The response must be a precise copy of the records that follow.
********
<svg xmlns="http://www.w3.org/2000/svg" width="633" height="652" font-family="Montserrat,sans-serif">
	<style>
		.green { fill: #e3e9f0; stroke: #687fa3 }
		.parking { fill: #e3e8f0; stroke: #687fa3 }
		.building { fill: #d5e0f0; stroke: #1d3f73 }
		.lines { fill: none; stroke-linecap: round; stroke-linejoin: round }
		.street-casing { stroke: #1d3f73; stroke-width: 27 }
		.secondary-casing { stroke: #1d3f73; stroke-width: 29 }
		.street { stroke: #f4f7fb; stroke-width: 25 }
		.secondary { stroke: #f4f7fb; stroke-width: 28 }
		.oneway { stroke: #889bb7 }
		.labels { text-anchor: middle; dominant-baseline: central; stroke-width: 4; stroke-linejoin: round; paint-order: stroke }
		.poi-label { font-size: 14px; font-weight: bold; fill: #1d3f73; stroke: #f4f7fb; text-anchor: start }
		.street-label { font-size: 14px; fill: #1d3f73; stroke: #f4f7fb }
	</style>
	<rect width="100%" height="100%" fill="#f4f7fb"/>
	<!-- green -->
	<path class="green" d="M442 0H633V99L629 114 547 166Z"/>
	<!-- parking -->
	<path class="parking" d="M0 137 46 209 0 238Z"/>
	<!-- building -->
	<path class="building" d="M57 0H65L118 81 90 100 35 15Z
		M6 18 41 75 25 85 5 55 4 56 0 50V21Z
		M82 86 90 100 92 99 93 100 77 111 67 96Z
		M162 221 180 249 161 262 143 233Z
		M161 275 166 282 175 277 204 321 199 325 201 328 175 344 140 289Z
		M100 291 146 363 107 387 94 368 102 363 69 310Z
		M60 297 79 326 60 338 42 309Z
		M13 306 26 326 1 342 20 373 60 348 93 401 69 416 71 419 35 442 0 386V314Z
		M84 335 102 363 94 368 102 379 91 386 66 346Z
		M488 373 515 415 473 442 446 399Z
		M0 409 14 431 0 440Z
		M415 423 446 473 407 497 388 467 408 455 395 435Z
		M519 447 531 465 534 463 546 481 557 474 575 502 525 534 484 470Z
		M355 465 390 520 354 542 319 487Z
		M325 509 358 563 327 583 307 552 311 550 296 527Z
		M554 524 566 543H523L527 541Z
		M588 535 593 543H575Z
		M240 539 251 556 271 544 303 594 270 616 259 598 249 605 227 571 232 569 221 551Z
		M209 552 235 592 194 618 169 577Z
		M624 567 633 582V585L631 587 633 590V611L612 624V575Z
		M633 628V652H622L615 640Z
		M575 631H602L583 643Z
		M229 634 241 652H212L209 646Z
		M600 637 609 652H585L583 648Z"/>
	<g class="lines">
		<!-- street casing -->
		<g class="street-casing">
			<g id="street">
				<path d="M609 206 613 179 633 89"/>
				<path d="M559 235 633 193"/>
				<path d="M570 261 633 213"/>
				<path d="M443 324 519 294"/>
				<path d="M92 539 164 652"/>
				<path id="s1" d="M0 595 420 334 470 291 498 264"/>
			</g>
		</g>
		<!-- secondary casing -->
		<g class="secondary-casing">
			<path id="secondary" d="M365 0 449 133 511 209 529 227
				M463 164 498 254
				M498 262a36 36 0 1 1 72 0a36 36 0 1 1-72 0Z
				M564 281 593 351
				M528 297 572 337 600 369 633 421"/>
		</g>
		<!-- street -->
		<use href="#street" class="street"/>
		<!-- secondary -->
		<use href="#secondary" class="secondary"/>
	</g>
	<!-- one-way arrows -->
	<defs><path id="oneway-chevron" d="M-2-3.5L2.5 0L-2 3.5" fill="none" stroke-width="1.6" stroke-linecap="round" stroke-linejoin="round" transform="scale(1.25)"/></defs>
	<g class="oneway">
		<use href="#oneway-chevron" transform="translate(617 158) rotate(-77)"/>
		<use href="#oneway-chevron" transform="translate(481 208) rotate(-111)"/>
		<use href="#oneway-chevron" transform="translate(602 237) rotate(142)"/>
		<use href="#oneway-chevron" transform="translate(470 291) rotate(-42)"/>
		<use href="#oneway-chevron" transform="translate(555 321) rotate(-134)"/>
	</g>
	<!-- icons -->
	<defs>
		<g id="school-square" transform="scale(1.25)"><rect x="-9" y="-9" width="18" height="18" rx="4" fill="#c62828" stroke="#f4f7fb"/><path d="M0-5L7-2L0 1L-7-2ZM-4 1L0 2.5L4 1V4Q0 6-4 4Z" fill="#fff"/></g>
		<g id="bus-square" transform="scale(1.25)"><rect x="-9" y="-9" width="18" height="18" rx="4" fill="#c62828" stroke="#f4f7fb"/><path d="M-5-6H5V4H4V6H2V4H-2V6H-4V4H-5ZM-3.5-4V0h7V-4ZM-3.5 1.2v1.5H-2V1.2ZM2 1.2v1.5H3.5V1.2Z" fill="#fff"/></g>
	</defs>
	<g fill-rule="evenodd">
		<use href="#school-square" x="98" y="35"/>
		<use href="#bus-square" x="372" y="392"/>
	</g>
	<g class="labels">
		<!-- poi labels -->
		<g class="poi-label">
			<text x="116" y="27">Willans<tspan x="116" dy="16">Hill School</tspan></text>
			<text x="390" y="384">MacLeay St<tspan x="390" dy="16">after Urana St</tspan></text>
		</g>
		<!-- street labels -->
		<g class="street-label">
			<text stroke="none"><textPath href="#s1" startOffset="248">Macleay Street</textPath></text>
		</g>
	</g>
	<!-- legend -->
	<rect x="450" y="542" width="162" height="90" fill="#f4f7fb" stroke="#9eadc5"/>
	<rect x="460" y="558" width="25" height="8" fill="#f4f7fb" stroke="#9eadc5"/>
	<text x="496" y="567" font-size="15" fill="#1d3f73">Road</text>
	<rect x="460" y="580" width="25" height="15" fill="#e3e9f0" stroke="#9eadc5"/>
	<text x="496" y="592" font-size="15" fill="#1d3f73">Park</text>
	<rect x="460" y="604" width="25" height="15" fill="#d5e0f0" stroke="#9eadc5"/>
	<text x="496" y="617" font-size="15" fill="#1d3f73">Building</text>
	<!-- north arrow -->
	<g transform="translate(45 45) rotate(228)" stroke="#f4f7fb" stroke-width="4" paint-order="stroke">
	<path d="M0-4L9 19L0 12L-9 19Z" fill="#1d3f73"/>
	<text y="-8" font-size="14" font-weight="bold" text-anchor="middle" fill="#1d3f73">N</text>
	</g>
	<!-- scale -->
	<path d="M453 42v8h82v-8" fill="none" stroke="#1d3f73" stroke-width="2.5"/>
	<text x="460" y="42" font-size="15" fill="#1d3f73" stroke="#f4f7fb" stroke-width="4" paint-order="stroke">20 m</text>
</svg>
********
▸ **Response to this exercise**
<svg xmlns="http://www.w3.org/2000/svg" width="633" height="652" font-family="Montserrat,sans-serif">
	<style>
		.green { fill: #e3e9f0; stroke: #687fa3 }
		.parking { fill: #e3e8f0; stroke: #687fa3 }
		.building { fill: #d5e0f0; stroke: #1d3f73 }
		.lines { fill: none; stroke-linecap: round; stroke-linejoin: round }
		.street-casing { stroke: #1d3f73; stroke-width: 27 }
		.secondary-casing { stroke: #1d3f73; stroke-width: 29 }
		.street { stroke: #f4f7fb; stroke-width: 25 }
		.secondary { stroke: #f4f7fb; stroke-width: 28 }
		.oneway { stroke: #889bb7 }
		.labels { text-anchor: middle; dominant-baseline: central; stroke-width: 4; stroke-linejoin: round; paint-order: stroke }
		.poi-label { font-size: 14px; font-weight: bold; fill: #1d3f73; stroke: #f4f7fb; text-anchor: start }
		.street-label { font-size: 14px; fill: #1d3f73; stroke: #f4f7fb }
	</style>
	<rect width="100%" height="100%" fill="#f4f7fb"/>
	<!-- green -->
	<path class="green" d="M442 0H633V99L629 114 547 166Z"/>
	<!-- parking -->
	<path class="parking" d="M0 137 46 209 0 238Z"/>
	<!-- building -->
	<path class="building" d="M57 0H65L118 81 90 100 35 15Z
		M6 18 41 75 25 85 5 55 4 56 0 50V21Z
		M82 86 90 100 92 99 93 100 77 111 67 96Z
		M162 221 180 249 161 262 143 233Z
		M161 275 166 282 175 277 204 321 199 325 201 328 175 344 140 289Z
		M100 291 146 363 107 387 94 368 102 363 69 310Z
		M60 297 79 326 60 338 42 309Z
		M13 306 26 326 1 342 20 373 60 348 93 401 69 416 71 419 35 442 0 386V314Z
		M84 335 102 363 94 368 102 379 91 386 66 346Z
		M488 373 515 415 473 442 446 399Z
		M0 409 14 431 0 440Z
		M415 423 446 473 407 497 388 467 408 455 395 435Z
		M519 447 531 465 534 463 546 481 557 474 575 502 525 534 484 470Z
		M355 465 390 520 354 542 319 487Z
		M325 509 358 563 327 583 307 552 311 550 296 527Z
		M554 524 566 543H523L527 541Z
		M588 535 593 543H575Z
		M240 539 251 556 271 544 303 594 270 616 259 598 249 605 227 571 232 569 221 551Z
		M209 552 235 592 194 618 169 577Z
		M624 567 633 582V585L631 587 633 590V611L612 624V575Z
		M633 628V652H622L615 640Z
		M575 631H602L583 643Z
		M229 634 241 652H212L209 646Z
		M600 637 609 652H585L583 648Z"/>
	<g class="lines">
		<!-- street casing -->
		<g class="street-casing">
			<g id="street">
				<path d="M609 206 613 179 633 89"/>
				<path d="M559 235 633 193"/>
				<path d="M570 261 633 213"/>
				<path d="M443 324 519 294"/>
				<path d="M92 539 164 652"/>
				<path id="s1" d="M0 595 420 334 470 291 498 264"/>
			</g>
		</g>
		<!-- secondary casing -->
		<g class="secondary-casing">
			<path id="secondary" d="M365 0 449 133 511 209 529 227
				M463 164 498 254
				M498 262a36 36 0 1 1 72 0a36 36 0 1 1-72 0Z
				M564 281 593 351
				M528 297 572 337 600 369 633 421"/>
		</g>
		<!-- street -->
		<use href="#street" class="street"/>
		<!-- secondary -->
		<use href="#secondary" class="secondary"/>
	</g>
	<!-- one-way arrows -->
	<defs><path id="oneway-chevron" d="M-2-3.5L2.5 0L-2 3.5" fill="none" stroke-width="1.6" stroke-linecap="round" stroke-linejoin="round" transform="scale(1.25)"/></defs>
	<g class="oneway">
		<use href="#oneway-chevron" transform="translate(617 158) rotate(-77)"/>
		<use href="#oneway-chevron" transform="translate(481 208) rotate(-111)"/>
		<use href="#oneway-chevron" transform="translate(602 237) rotate(142)"/>
		<use href="#oneway-chevron" transform="translate(470 291) rotate(-42)"/>
		<use href="#oneway-chevron" transform="translate(555 321) rotate(-134)"/>
	</g>
	<!-- icons -->
	<defs>
		<g id="school-square" transform="scale(1.25)"><rect x="-9" y="-9" width="18" height="18" rx="4" fill="#c62828" stroke="#f4f7fb"/><path d="M0-5L7-2L0 1L-7-2ZM-4 1L0 2.5L4 1V4Q0 6-4 4Z" fill="#fff"/></g>
		<g id="bus-square" transform="scale(1.25)"><rect x="-9" y="-9" width="18" height="18" rx="4" fill="#c62828" stroke="#f4f7fb"/><path d="M-5-6H5V4H4V6H2V4H-2V6H-4V4H-5ZM-3.5-4V0h7V-4ZM-3.5 1.2v1.5H-2V1.2ZM2 1.2v1.5H3.5V1.2Z" fill="#fff"/></g>
	</defs>
	<g fill-rule="evenodd">
		<use href="#school-square" x="98" y="35"/>
		<use href="#bus-square" x="372" y="392"/>
	</g>
	<g class="labels">
		<!-- poi labels -->
		<g class="poi-label">
			<text x="116" y="27">Willans<tspan x="116" dy="16">Hill School</tspan></text>
			<text x="390" y="384">MacLeay St<tspan x="390" dy="16">after Urana St</tspan></text>
		</g>
		<!-- street labels -->
		<g class="street-label">
			<text stroke="none"><textPath href="#s1" startOffset="248">Macleay Street</textPath></text>
		</g>
	</g>
	<!-- legend -->
	<rect x="450" y="542" width="162" height="90" fill="#f4f7fb" stroke="#9eadc5"/>
	<rect x="460" y="558" width="25" height="8" fill="#f4f7fb" stroke="#9eadc5"/>
	<text x="496" y="567" font-size="15" fill="#1d3f73">Road</text>
	<rect x="460" y="580" width="25" height="15" fill="#e3e9f0" stroke="#9eadc5"/>
	<text x="496" y="592" font-size="15" fill="#1d3f73">Park</text>
	<rect x="460" y="604" width="25" height="15" fill="#d5e0f0" stroke="#9eadc5"/>
	<text x="496" y="617" font-size="15" fill="#1d3f73">Building</text>
	<!-- north arrow -->
	<g transform="translate(45 45) rotate(228)" stroke="#f4f7fb" stroke-width="4" paint-order="stroke">
	<path d="M0-4L9 19L0 12L-9 19Z" fill="#1d3f73"/>
	<text y="-8" font-size="14" font-weight="bold" text-anchor="middle" fill="#1d3f73">N</text>
	</g>
	<!-- scale -->
	<path d="M453 42v8h82v-8" fill="none" stroke="#1d3f73" stroke-width="2.5"/>
	<text x="460" y="42" font-size="15" fill="#1d3f73" stroke="#f4f7fb" stroke-width="4" paint-order="stroke">20 m</text>
</svg>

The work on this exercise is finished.